Examine each line of the data, and copy the ones containing "Ihnen".

━━ Material shown ━━

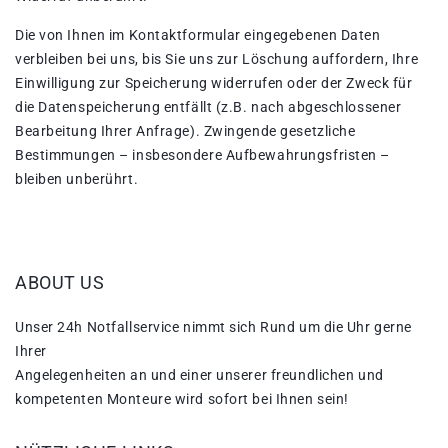
Die von Ihnen im Kontaktformular eingegebenen Daten
verbleiben bei uns, bis Sie uns zur Löschung auffordern, Ihre
Einwilligung zur Speicherung widerrufen oder der Zweck für
die Datenspeicherung entfällt (z.B. nach abgeschlossener
Bearbeitung Ihrer Anfrage). Zwingende gesetzliche
Bestimmungen – insbesondere Aufbewahrungsfristen –
bleiben unberührt.
ABOUT US
Unser 24h Notfallservice nimmt sich Rund um die Uhr gerne
Ihrer
Angelegenheiten an und einer unserer freundlichen und
kompetenten Monteure wird sofort bei Ihnen sein!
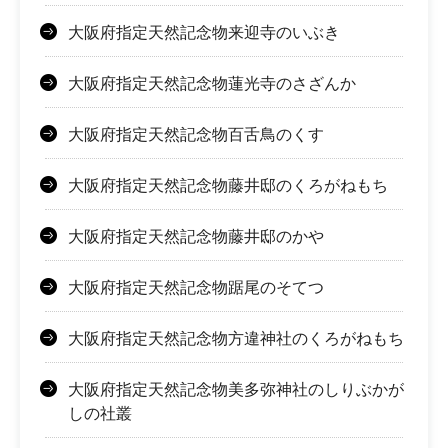
大阪府指定天然記念物来迎寺のいぶき
大阪府指定天然記念物蓮光寺のさざんか
大阪府指定天然記念物百舌鳥のくす
大阪府指定天然記念物藤井邸のくろがねもち
大阪府指定天然記念物藤井邸のかや
大阪府指定天然記念物踞尾のそてつ
大阪府指定天然記念物方違神社のくろがねもち
大阪府指定天然記念物美多弥神社のしりぶかが
しの社叢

━━━

*Written answer:*
Die von Ihnen im Kontaktformular eingegebenen Daten
kompetenten Monteure wird sofort bei Ihnen sein!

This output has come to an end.